Navi Mumbai was set up in 1971 to decongest Mumbai. City and Industrial Development Corporation of Maharashtra was also set up in the same year to steer the growth and development of Navi Mumbai, a huge experiment in urban planning then. Cidco acquired 344 square km of land (with 14 towns or "nodes") that now comprises Navi Mumbai.
Barring the 22.5-km six-lane trans-harbour bridge that will link south Mumbai to Nava, a dedicated four-lane (12 km) expressway will take passengers to the entrance of the new airport (from Nava to Panvel).
In other words, the journey from south Mumbai (the Oberoi or Taj) to the new airport will take close to 40 minutes, far less than it takes from south Mumbai to Santa Cruz airport.
Two major railway links are planned between the existing Santa Cruz airport and the new Panvel (Navi Mumbai) airport through a metro -- being built by Mumbai Metropolitan Region Development Authority -- and a new ring rail network linking Panvel to Vashi.
A hovercraft is also proposed linking Navi Mumbai to south Mumbai near the Taj, which will enable covering the distance in around 45 minutes.
"A similar facility did exist earlier but tickets were priced too high and it was found unviable, especially during the monsoons," a senior Cidco official explained. He said a private operator will now be invited to run this on a build-operate-transfer basis with a revenue-sharing arrangement with Cidco.
Cidco is also planning a new parallel road bridge over the sea to the Chembur-to- Vashi road bridge, which will almost exclusively cater to airport traffic. "If all our plans work out, it will be far easier to reach Panvel airport from south Mumbai than even Santa Cruz," the official added.
Though many of these are in the planning stage, this is precisely what is leading to the huge spurt in land prices in the area. On Palm Beach Road (dubbed the Marine Drive of Navi Mumbai), a premium 2,000 square-foot residential flat now sells for Rs 1 crore and above (Rs 6,000 per square foot).
Less premium flats in the area are selling at Rs 4,000 per square foot. In Panvel town, land prices have trebled within the past year or so since cabinet approval for the airport was announced.
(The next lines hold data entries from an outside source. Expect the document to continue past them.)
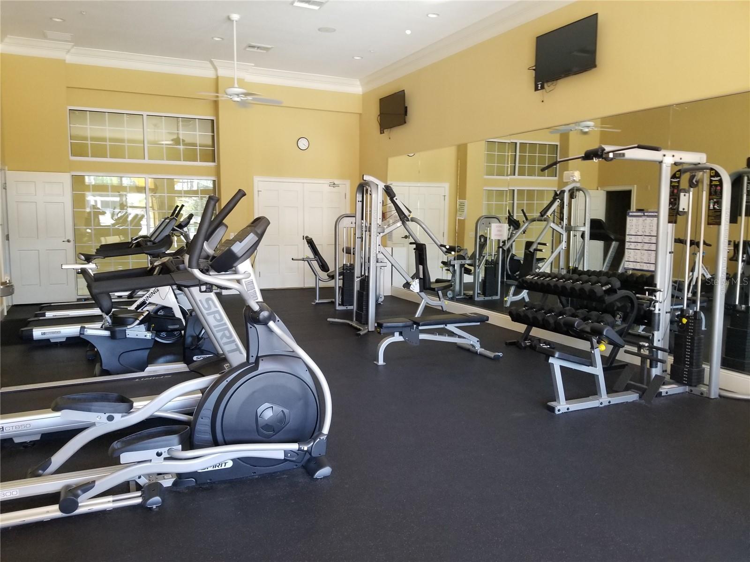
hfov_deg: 67.3
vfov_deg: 53.1
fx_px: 563
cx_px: 375
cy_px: 281
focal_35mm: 26
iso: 200
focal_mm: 4.3
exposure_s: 1/30
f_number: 1.7
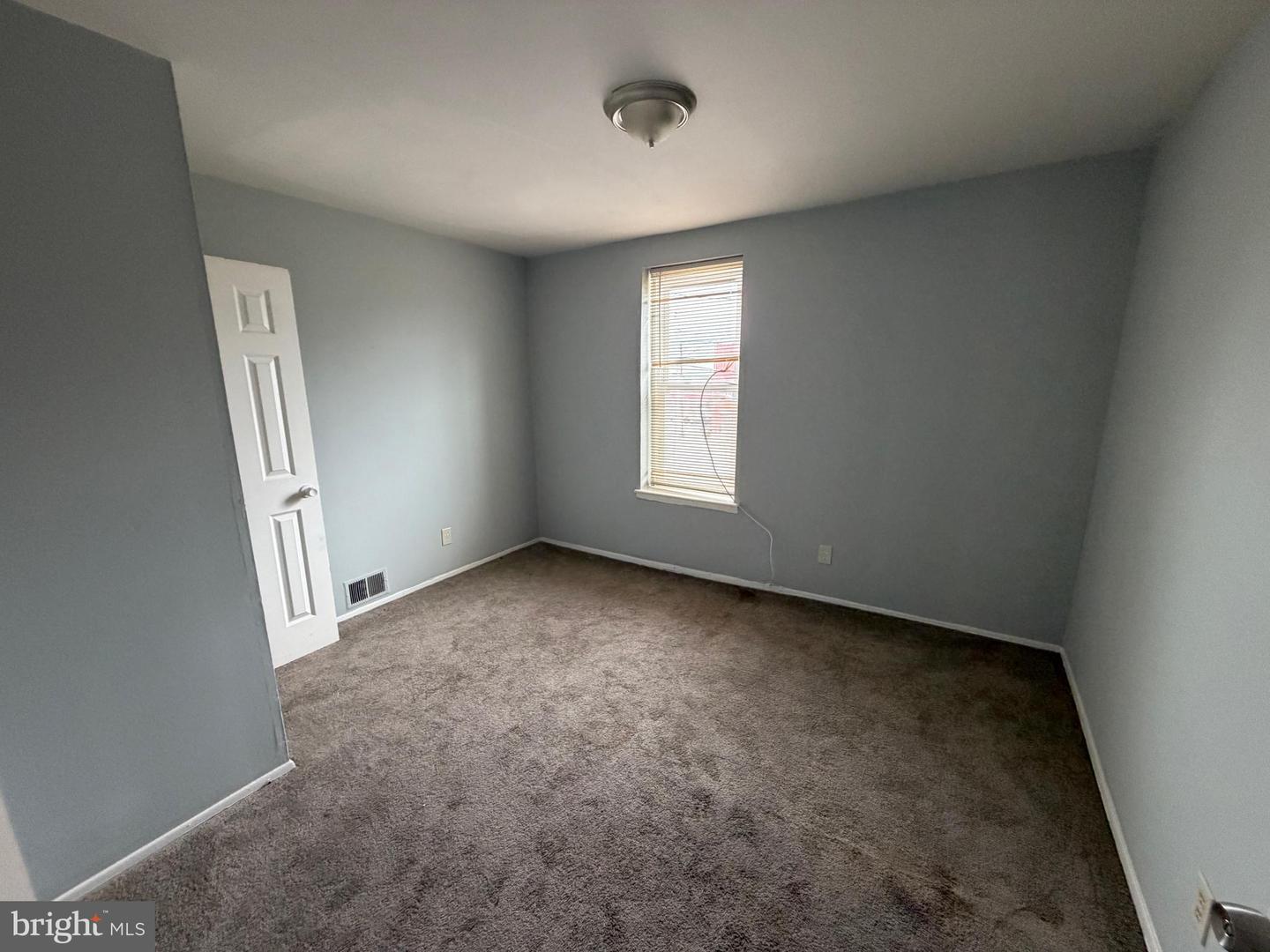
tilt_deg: -11.6
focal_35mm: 14
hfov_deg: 102.1
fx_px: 514
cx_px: 635
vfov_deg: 85.7
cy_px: 476
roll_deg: +0.8
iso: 320
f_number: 2.2
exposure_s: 1/73
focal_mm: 2.22
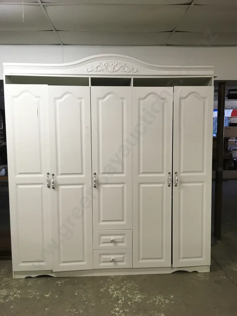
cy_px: 158
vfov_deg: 61.7
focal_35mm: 29
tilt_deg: -6.4
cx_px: 118
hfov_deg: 48.2
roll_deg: +1.3
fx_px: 265
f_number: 2.2
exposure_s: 1/33
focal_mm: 4.15
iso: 32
Once airport tenders are issued, prices are expected to go through the roof.
Moreover, unlike Delhi and Mumbai airports, where 5 per cent of the airport land has been offered to the private developer for commercial development, at Panvel 12 per cent of the 2,600 acres of the total airport land will be offered to the private developer for commercial exploitation.
"You can imagine the value of this land in due course if prices in the more developed areas of Navi Mumbai are anything to go by," said an aviation ministry official.
That, he feels, is likely to make the battle to grab the new airport at least as intense as the one fought over Delhi and Mumbai airports in January 2006, if not more.